Division 296: Key Changes to the Proposed $3 Million Super Tax

 

TThe Federal Government has announced major amendments to the proposed Division 296 superannuation tax regime – changes that represent a significant shift from the original model. These reforms are intended to reduce tax concessions on very high superannuation balances, but in a more practical and fairer way than previously proposed.

Once legislated from 1 July 2026, Division 296 will apply additional tax to fund earnings where a member’s total superannuation balance exceeds set thresholds.

 

Why the change?

The original policy proposed an additional 15% tax on super balances above $3 million. However, it included two key concerns:

  • tax would apply to unrealised capital gains, and

  • the $3 million threshold was not indexed.

Both issues have now been addressed. The Government has shifted to a more workable framework that aligns with long-standing tax principles and better reflects industry feedback.

 

What’s changed?

The updates announced by the Treasurer include four major improvements:

  • The start date has been deferred to 1 July 2026

  • The $3 million threshold will now be indexed

  • A second higher threshold has been introduced at $10 million

  • The tax will apply only to realised earnings, not unrealised gains.
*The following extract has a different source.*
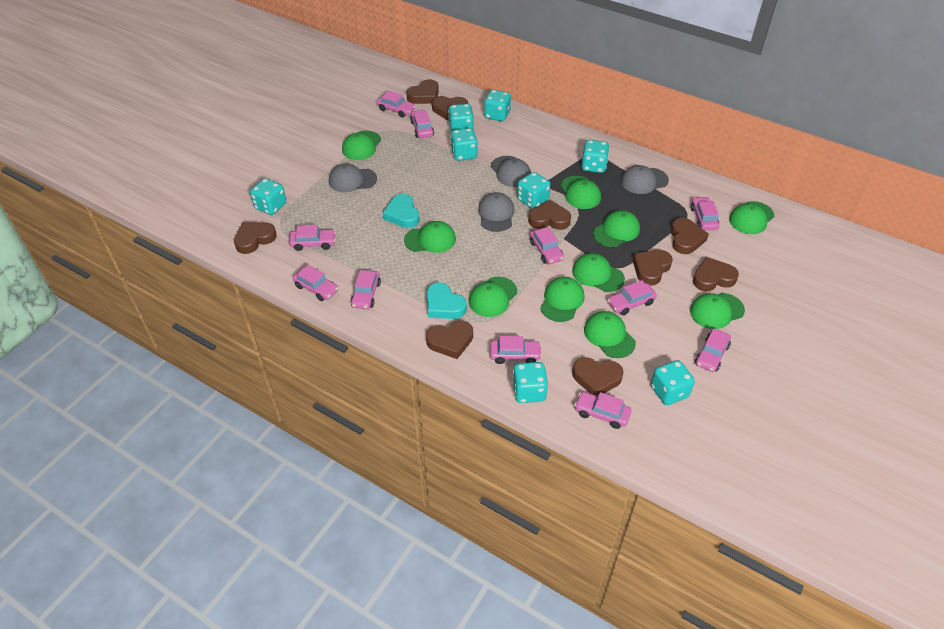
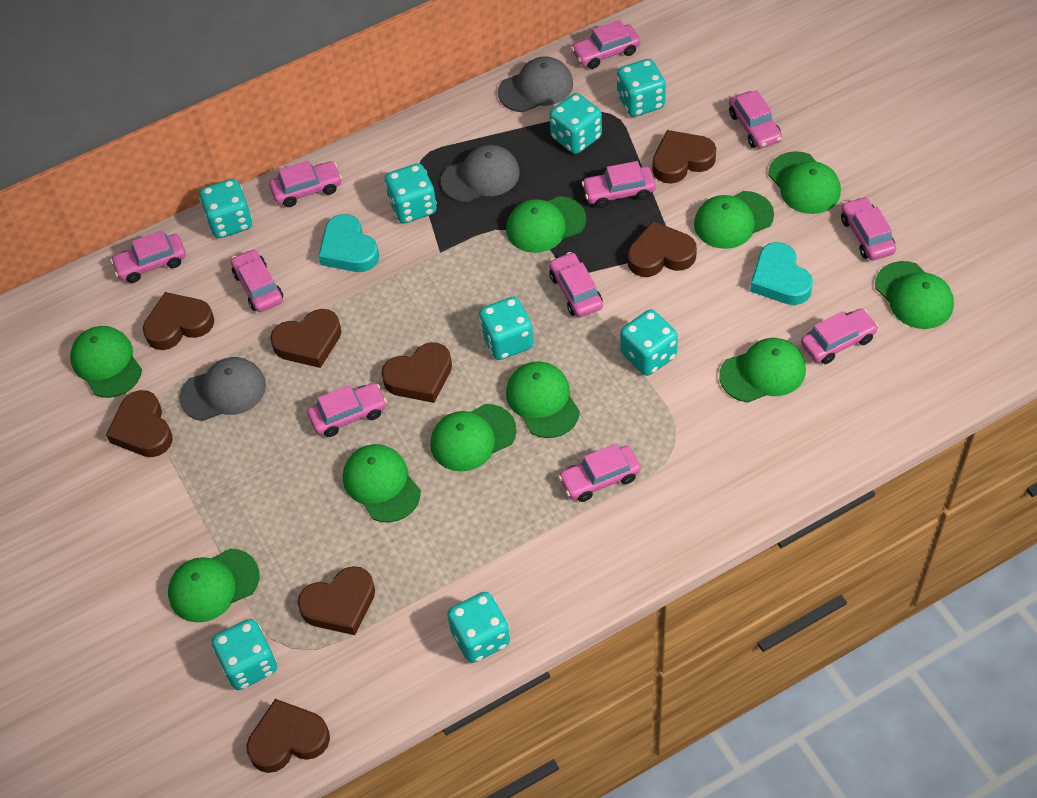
brown heart: 9 -> 8
grey cap: 4 -> 3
The Government has stated it “worked through the issues and found a better way” – and for many members, these changes represent a far more balanced approach to the original proposal.

 

What are the new tax rates?

Under the updated Division 296 model, earnings within a superannuation account will be taxed at progressive rates based on your Total Super Balance:

  • Earnings on balances up to $3 million will continue to be taxed at 15%.

  • Earnings on the portion of a balance between $3 million and $10 million will be taxed at a higher rate of 30%.
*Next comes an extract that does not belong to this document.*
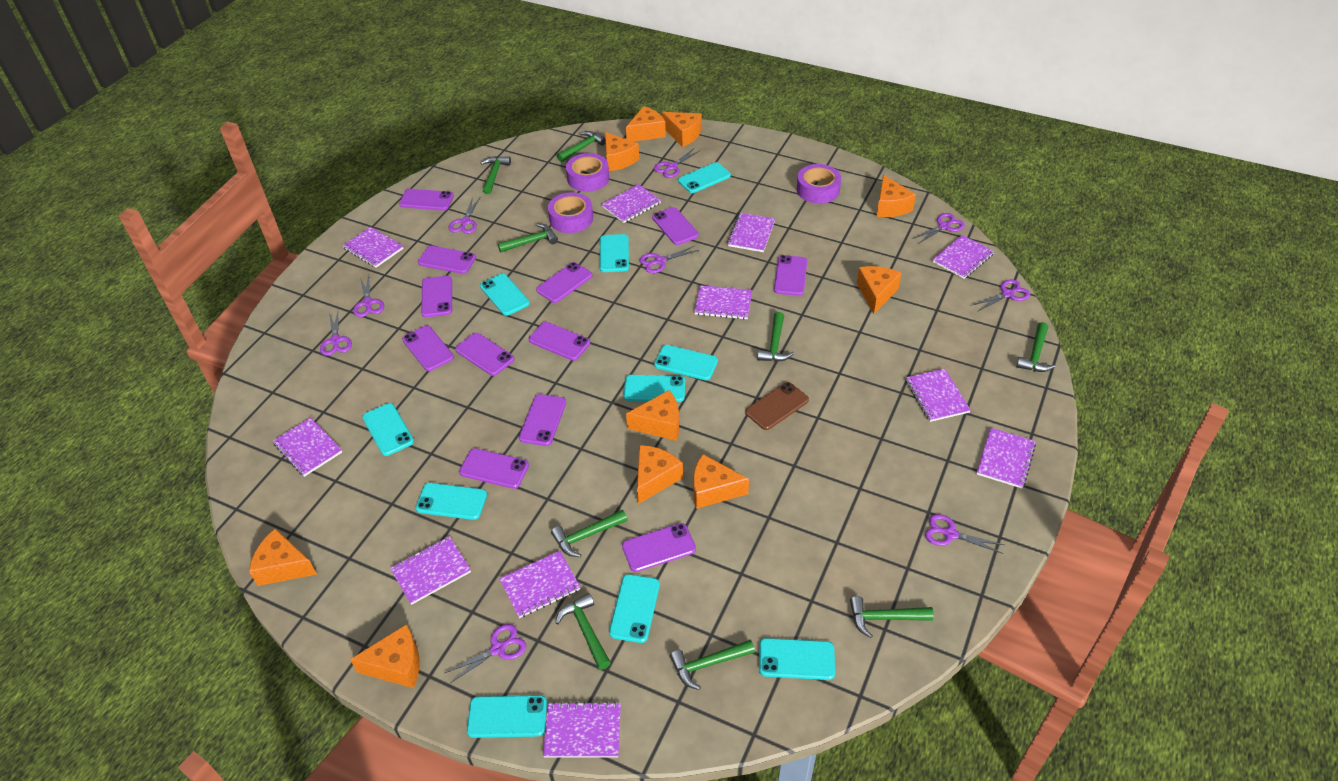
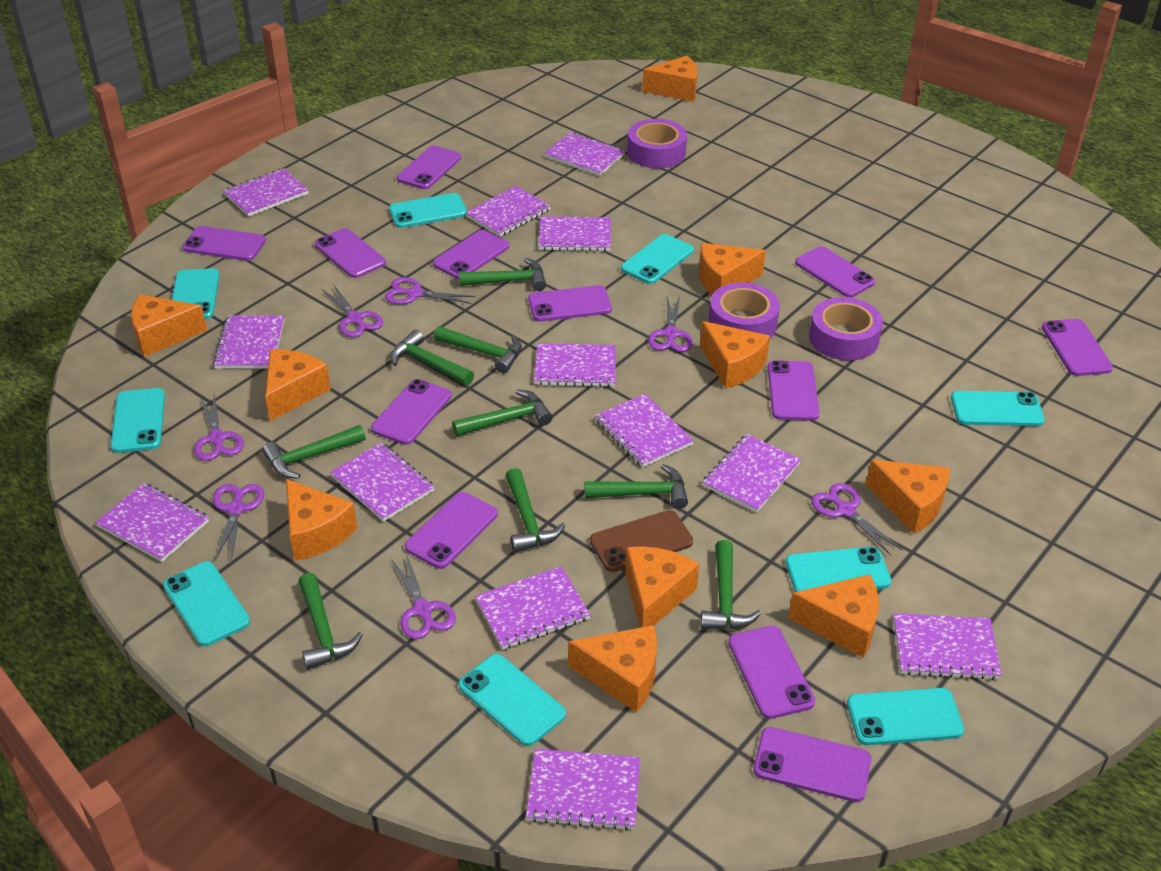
purple notebook: 11 -> 13
purple scissors: 9 -> 7
turquoise phone: 10 -> 9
  • Earnings on any amount above $10 million will attract a top marginal rate of 40%.

Importantly, both the $3 million and $10 million thresholds will be indexed in line with the Transfer Balance Cap. This ensures the system adjusts over time and avoids the bracket creep that would otherwise occur as superannuation balances grow.

 

Who may be affected?

Division 296 will apply to individuals who have more than $3 million across all Australian superannuation accounts, including:

  • SMSFs

  • industry and retail funds

  • certain defined benefit pensions

Trustees will report taxable earnings in a similar way to existing income tax rules, meaning the calculation burden shifts away from the ATO and onto super funds.

One consultation issue remains open:

Will realised earnings include only gains that accrue and are realised after 1 July 2026, or all gains realised after that date regardless of when they accrued?
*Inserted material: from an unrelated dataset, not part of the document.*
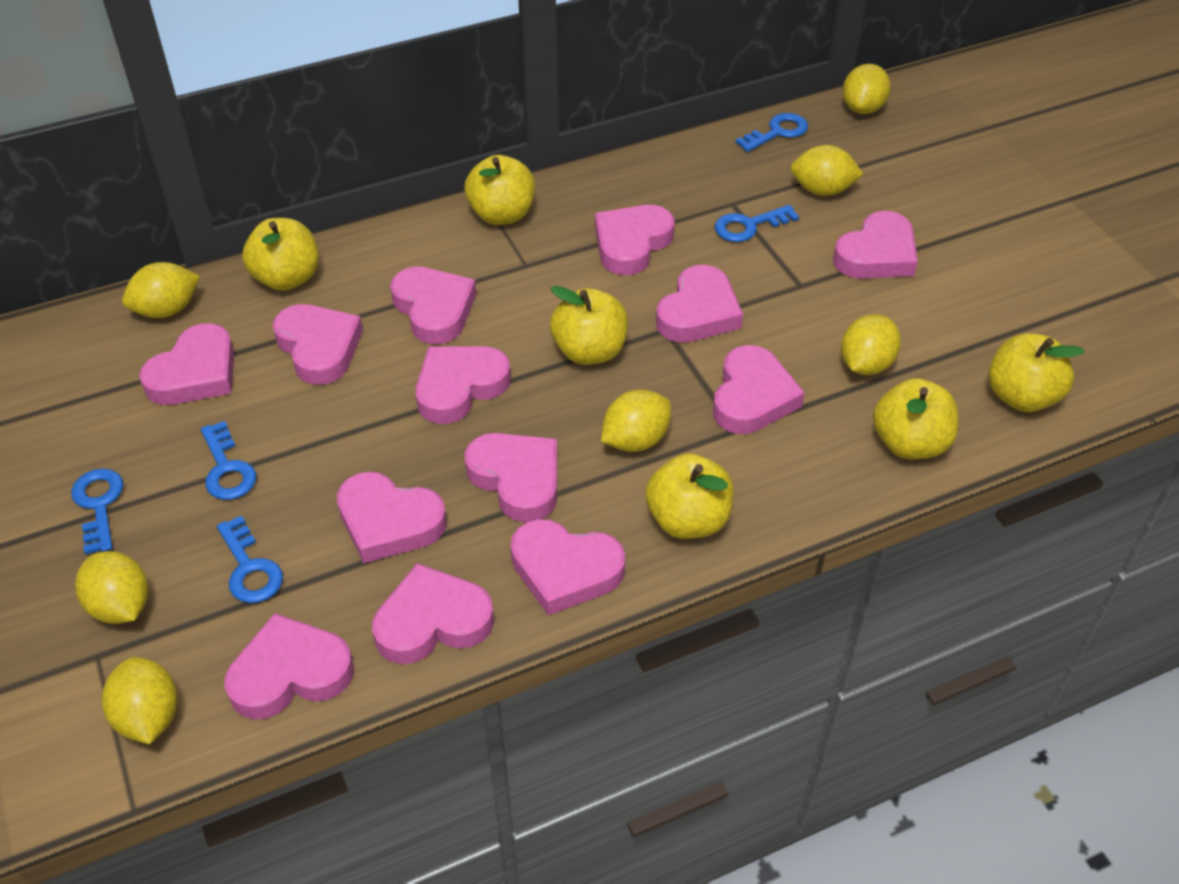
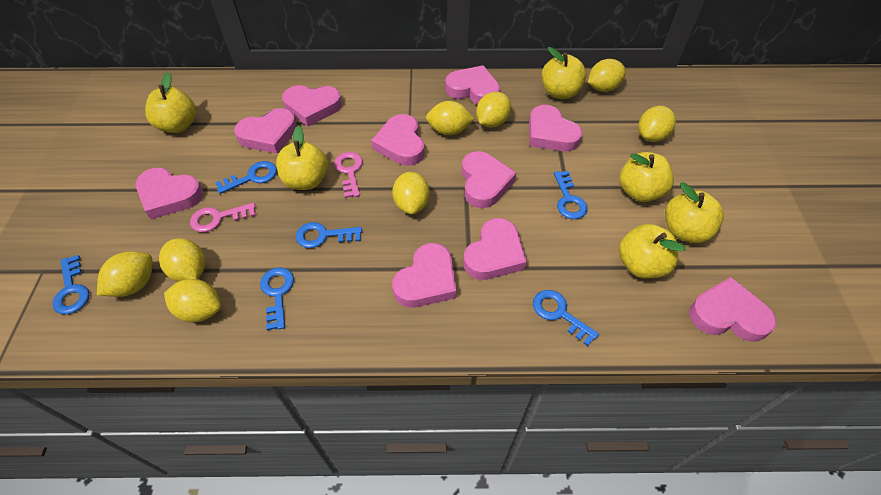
blue key: 5 -> 6
pink heart: 13 -> 10
pink key: 0 -> 2
yellow lemon: 7 -> 8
Further draft legislation is expected to clarify this point.

 

When does it start?

If enacted, the new rules will commence on 1 July 2026, with the first balance test performed at 30 June 2027 and the first assessments issued in 2027–28.

Draft legislation has not yet been released, and further consultation is expected.

 

What you should do now

There is no need to make immediate changes or restructure your superannuation. However, there are sensible actions to consider ahead of 1 July 2026:

  • Review your total super balance and future contributions strategy

  • Ensure valuations and fund records are up-to-date (particularly for SMSFs)

  • Consider implications for retirement planning, estate planning and liquidity

  • Seek advice before withdrawing or restructuring asset

The general principle remains:

Superannuation continues to be a highly tax-effective environment for long-term wealth.

 

Final thoughts

Division 296 is one of the most significant reforms to high-balance super in recent years. The updated proposal is a more balanced and workable approach: it removes the controversial tax on unrealised gains, introduces indexation and provides more time for planning.

As legislation progresses, we will continue to share updates and practical insights on the changes and what they mean for individuals with larger superannuation balances.